# Task requirements:
The records below must be repeated exactly, but without their pictures.

# Data section:

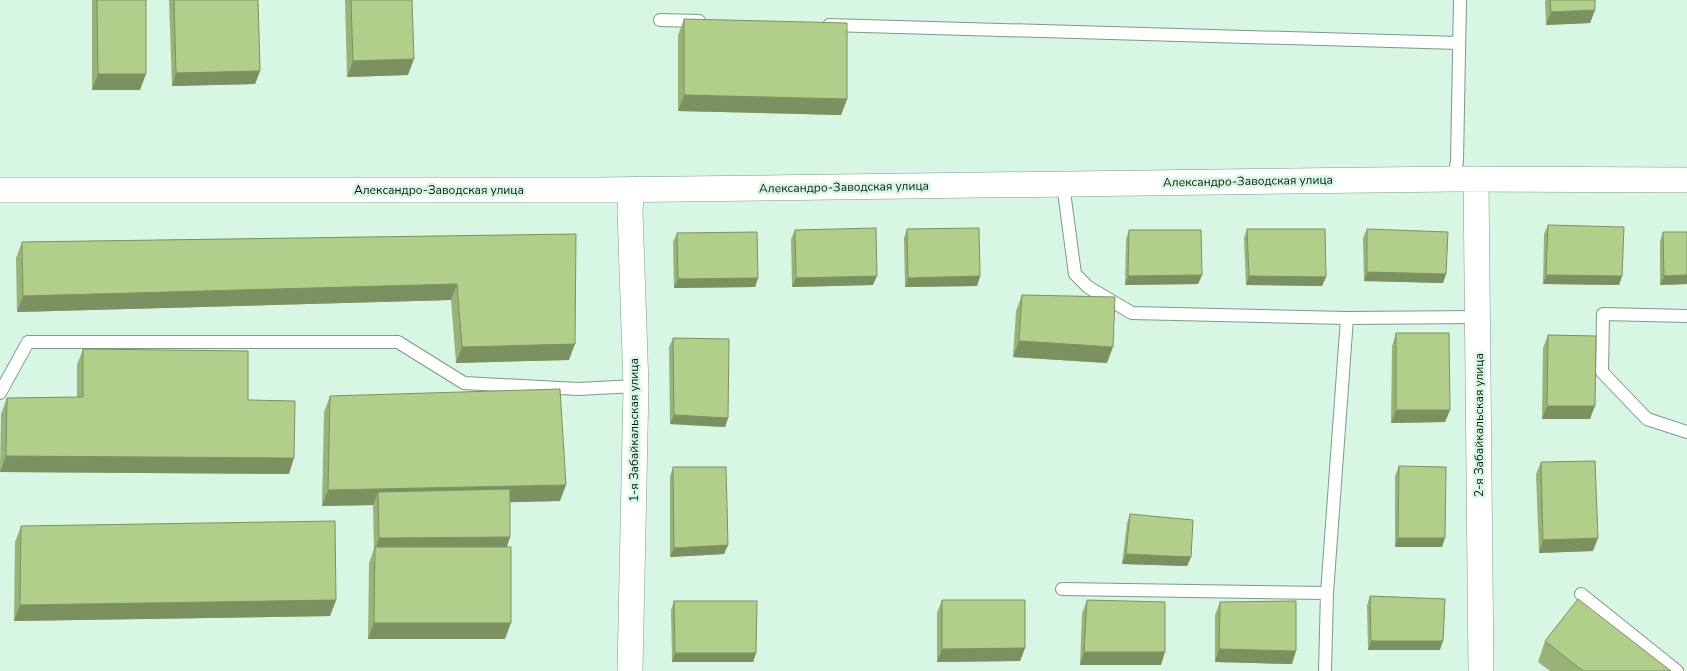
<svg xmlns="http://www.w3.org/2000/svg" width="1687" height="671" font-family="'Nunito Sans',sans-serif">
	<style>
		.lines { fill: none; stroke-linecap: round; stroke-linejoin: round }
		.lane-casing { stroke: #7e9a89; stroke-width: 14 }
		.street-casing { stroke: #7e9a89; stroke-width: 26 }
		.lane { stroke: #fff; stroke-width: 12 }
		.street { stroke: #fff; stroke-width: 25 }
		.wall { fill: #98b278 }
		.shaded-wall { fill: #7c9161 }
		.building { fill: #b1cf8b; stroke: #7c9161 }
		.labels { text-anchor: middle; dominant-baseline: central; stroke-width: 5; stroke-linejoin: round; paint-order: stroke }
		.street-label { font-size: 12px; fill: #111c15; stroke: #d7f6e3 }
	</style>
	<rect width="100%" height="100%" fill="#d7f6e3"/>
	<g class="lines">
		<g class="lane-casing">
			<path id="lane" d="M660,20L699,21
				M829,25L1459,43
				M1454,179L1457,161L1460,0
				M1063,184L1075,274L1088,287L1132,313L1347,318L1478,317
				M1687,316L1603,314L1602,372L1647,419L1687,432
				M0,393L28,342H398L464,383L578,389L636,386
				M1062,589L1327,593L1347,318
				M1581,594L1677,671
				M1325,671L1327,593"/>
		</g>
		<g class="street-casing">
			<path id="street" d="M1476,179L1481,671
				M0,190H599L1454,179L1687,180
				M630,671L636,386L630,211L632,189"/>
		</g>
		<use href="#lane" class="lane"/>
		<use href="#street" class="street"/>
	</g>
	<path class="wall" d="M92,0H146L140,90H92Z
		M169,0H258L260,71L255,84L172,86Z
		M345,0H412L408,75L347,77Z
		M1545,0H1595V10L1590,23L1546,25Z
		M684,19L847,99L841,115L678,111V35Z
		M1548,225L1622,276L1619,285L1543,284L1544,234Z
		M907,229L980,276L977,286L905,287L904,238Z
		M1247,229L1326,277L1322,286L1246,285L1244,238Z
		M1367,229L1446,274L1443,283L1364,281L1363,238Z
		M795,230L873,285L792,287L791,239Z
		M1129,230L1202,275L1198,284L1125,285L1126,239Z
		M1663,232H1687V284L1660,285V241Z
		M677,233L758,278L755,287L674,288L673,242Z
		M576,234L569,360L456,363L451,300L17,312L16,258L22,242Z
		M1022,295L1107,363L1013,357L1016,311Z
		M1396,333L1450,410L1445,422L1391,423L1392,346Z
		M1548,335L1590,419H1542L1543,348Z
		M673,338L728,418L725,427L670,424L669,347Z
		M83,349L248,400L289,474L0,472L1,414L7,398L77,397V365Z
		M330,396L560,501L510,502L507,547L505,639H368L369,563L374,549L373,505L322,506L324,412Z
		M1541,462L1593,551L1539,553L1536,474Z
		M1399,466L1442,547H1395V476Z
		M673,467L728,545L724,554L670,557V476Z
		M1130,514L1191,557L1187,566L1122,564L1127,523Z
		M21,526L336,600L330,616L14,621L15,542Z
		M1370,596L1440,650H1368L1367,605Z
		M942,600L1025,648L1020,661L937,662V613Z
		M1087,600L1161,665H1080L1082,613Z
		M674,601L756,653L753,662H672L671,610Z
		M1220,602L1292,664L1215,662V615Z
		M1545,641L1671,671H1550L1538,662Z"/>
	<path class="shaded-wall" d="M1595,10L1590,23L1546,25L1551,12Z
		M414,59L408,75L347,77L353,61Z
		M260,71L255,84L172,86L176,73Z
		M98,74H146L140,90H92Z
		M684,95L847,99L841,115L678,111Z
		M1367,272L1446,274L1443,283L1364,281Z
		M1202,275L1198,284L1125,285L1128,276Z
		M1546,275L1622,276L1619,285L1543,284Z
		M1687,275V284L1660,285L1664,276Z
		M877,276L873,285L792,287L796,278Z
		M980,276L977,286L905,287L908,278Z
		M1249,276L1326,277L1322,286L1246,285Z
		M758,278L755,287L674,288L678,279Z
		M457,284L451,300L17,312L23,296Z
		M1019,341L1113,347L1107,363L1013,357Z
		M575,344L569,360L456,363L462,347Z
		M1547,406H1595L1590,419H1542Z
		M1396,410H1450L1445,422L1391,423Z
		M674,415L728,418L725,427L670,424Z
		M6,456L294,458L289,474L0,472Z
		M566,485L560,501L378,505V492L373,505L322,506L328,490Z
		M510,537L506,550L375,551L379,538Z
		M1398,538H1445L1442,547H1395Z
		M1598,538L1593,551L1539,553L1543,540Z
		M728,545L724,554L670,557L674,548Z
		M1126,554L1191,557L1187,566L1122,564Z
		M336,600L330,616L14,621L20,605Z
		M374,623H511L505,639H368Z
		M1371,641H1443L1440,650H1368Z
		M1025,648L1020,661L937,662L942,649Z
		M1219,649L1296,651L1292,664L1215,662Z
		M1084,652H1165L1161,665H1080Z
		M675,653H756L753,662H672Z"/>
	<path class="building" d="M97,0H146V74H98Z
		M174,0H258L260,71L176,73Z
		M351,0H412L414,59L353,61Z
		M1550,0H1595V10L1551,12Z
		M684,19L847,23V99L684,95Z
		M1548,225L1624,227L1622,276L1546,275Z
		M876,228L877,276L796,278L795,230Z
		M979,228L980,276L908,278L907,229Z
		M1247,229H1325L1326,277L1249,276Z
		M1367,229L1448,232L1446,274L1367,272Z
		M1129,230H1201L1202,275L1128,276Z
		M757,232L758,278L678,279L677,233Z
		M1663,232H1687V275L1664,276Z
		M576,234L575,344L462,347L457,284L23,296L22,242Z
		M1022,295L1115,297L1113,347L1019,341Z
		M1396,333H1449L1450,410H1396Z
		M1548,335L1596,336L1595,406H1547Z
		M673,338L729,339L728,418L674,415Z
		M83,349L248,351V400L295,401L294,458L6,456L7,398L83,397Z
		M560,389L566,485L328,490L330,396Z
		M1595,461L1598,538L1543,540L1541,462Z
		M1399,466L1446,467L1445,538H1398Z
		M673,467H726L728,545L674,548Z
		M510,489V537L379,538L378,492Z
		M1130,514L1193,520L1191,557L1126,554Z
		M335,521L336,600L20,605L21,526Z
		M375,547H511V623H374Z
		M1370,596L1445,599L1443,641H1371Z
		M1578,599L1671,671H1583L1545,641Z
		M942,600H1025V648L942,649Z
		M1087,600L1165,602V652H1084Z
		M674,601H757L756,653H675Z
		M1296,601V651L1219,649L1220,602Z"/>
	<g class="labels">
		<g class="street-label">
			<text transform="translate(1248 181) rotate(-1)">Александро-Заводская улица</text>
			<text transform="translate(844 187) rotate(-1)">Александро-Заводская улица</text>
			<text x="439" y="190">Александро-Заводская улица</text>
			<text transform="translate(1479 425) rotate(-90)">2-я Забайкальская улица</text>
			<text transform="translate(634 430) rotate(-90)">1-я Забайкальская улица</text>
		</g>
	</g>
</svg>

# Reply to the exercise:
<svg xmlns="http://www.w3.org/2000/svg" width="1687" height="671" font-family="'Nunito Sans',sans-serif">
	<style>
		.lines { fill: none; stroke-linecap: round; stroke-linejoin: round }
		.lane-casing { stroke: #7e9a89; stroke-width: 14 }
		.street-casing { stroke: #7e9a89; stroke-width: 26 }
		.lane { stroke: #fff; stroke-width: 12 }
		.street { stroke: #fff; stroke-width: 25 }
		.wall { fill: #98b278 }
		.shaded-wall { fill: #7c9161 }
		.building { fill: #b1cf8b; stroke: #7c9161 }
		.labels { text-anchor: middle; dominant-baseline: central; stroke-width: 5; stroke-linejoin: round; paint-order: stroke }
		.street-label { font-size: 12px; fill: #111c15; stroke: #d7f6e3 }
	</style>
	<rect width="100%" height="100%" fill="#d7f6e3"/>
	<g class="lines">
		<g class="lane-casing">
			<path id="lane" d="M660,20L699,21
				M829,25L1459,43
				M1454,179L1457,161L1460,0
				M1063,184L1075,274L1088,287L1132,313L1347,318L1478,317
				M1687,316L1603,314L1602,372L1647,419L1687,432
				M0,393L28,342H398L464,383L578,389L636,386
				M1062,589L1327,593L1347,318
				M1581,594L1677,671
				M1325,671L1327,593"/>
		</g>
		<g class="street-casing">
			<path id="street" d="M1476,179L1481,671
				M0,190H599L1454,179L1687,180
				M630,671L636,386L630,211L632,189"/>
		</g>
		<use href="#lane" class="lane"/>
		<use href="#street" class="street"/>
	</g>
	<path class="wall" d="M92,0H146L140,90H92Z
		M169,0H258L260,71L255,84L172,86Z
		M345,0H412L408,75L347,77Z
		M1545,0H1595V10L1590,23L1546,25Z
		M684,19L847,99L841,115L678,111V35Z
		M1548,225L1622,276L1619,285L1543,284L1544,234Z
		M907,229L980,276L977,286L905,287L904,238Z
		M1247,229L1326,277L1322,286L1246,285L1244,238Z
		M1367,229L1446,274L1443,283L1364,281L1363,238Z
		M795,230L873,285L792,287L791,239Z
		M1129,230L1202,275L1198,284L1125,285L1126,239Z
		M1663,232H1687V284L1660,285V241Z
		M677,233L758,278L755,287L674,288L673,242Z
		M576,234L569,360L456,363L451,300L17,312L16,258L22,242Z
		M1022,295L1107,363L1013,357L1016,311Z
		M1396,333L1450,410L1445,422L1391,423L1392,346Z
		M1548,335L1590,419H1542L1543,348Z
		M673,338L728,418L725,427L670,424L669,347Z
		M83,349L248,400L289,474L0,472L1,414L7,398L77,397V365Z
		M330,396L560,501L510,502L507,547L505,639H368L369,563L374,549L373,505L322,506L324,412Z
		M1541,462L1593,551L1539,553L1536,474Z
		M1399,466L1442,547H1395V476Z
		M673,467L728,545L724,554L670,557V476Z
		M1130,514L1191,557L1187,566L1122,564L1127,523Z
		M21,526L336,600L330,616L14,621L15,542Z
		M1370,596L1440,650H1368L1367,605Z
		M942,600L1025,648L1020,661L937,662V613Z
		M1087,600L1161,665H1080L1082,613Z
		M674,601L756,653L753,662H672L671,610Z
		M1220,602L1292,664L1215,662V615Z
		M1545,641L1671,671H1550L1538,662Z"/>
	<path class="shaded-wall" d="M1595,10L1590,23L1546,25L1551,12Z
		M414,59L408,75L347,77L353,61Z
		M260,71L255,84L172,86L176,73Z
		M98,74H146L140,90H92Z
		M684,95L847,99L841,115L678,111Z
		M1367,272L1446,274L1443,283L1364,281Z
		M1202,275L1198,284L1125,285L1128,276Z
		M1546,275L1622,276L1619,285L1543,284Z
		M1687,275V284L1660,285L1664,276Z
		M877,276L873,285L792,287L796,278Z
		M980,276L977,286L905,287L908,278Z
		M1249,276L1326,277L1322,286L1246,285Z
		M758,278L755,287L674,288L678,279Z
		M457,284L451,300L17,312L23,296Z
		M1019,341L1113,347L1107,363L1013,357Z
		M575,344L569,360L456,363L462,347Z
		M1547,406H1595L1590,419H1542Z
		M1396,410H1450L1445,422L1391,423Z
		M674,415L728,418L725,427L670,424Z
		M6,456L294,458L289,474L0,472Z
		M566,485L560,501L378,505V492L373,505L322,506L328,490Z
		M510,537L506,550L375,551L379,538Z
		M1398,538H1445L1442,547H1395Z
		M1598,538L1593,551L1539,553L1543,540Z
		M728,545L724,554L670,557L674,548Z
		M1126,554L1191,557L1187,566L1122,564Z
		M336,600L330,616L14,621L20,605Z
		M374,623H511L505,639H368Z
		M1371,641H1443L1440,650H1368Z
		M1025,648L1020,661L937,662L942,649Z
		M1219,649L1296,651L1292,664L1215,662Z
		M1084,652H1165L1161,665H1080Z
		M675,653H756L753,662H672Z"/>
	<path class="building" d="M97,0H146V74H98Z
		M174,0H258L260,71L176,73Z
		M351,0H412L414,59L353,61Z
		M1550,0H1595V10L1551,12Z
		M684,19L847,23V99L684,95Z
		M1548,225L1624,227L1622,276L1546,275Z
		M876,228L877,276L796,278L795,230Z
		M979,228L980,276L908,278L907,229Z
		M1247,229H1325L1326,277L1249,276Z
		M1367,229L1448,232L1446,274L1367,272Z
		M1129,230H1201L1202,275L1128,276Z
		M757,232L758,278L678,279L677,233Z
		M1663,232H1687V275L1664,276Z
		M576,234L575,344L462,347L457,284L23,296L22,242Z
		M1022,295L1115,297L1113,347L1019,341Z
		M1396,333H1449L1450,410H1396Z
		M1548,335L1596,336L1595,406H1547Z
		M673,338L729,339L728,418L674,415Z
		M83,349L248,351V400L295,401L294,458L6,456L7,398L83,397Z
		M560,389L566,485L328,490L330,396Z
		M1595,461L1598,538L1543,540L1541,462Z
		M1399,466L1446,467L1445,538H1398Z
		M673,467H726L728,545L674,548Z
		M510,489V537L379,538L378,492Z
		M1130,514L1193,520L1191,557L1126,554Z
		M335,521L336,600L20,605L21,526Z
		M375,547H511V623H374Z
		M1370,596L1445,599L1443,641H1371Z
		M1578,599L1671,671H1583L1545,641Z
		M942,600H1025V648L942,649Z
		M1087,600L1165,602V652H1084Z
		M674,601H757L756,653H675Z
		M1296,601V651L1219,649L1220,602Z"/>
	<g class="labels">
		<g class="street-label">
			<text transform="translate(1248 181) rotate(-1)">Александро-Заводская улица</text>
			<text transform="translate(844 187) rotate(-1)">Александро-Заводская улица</text>
			<text x="439" y="190">Александро-Заводская улица</text>
			<text transform="translate(1479 425) rotate(-90)">2-я Забайкальская улица</text>
			<text transform="translate(634 430) rotate(-90)">1-я Забайкальская улица</text>
		</g>
	</g>
</svg>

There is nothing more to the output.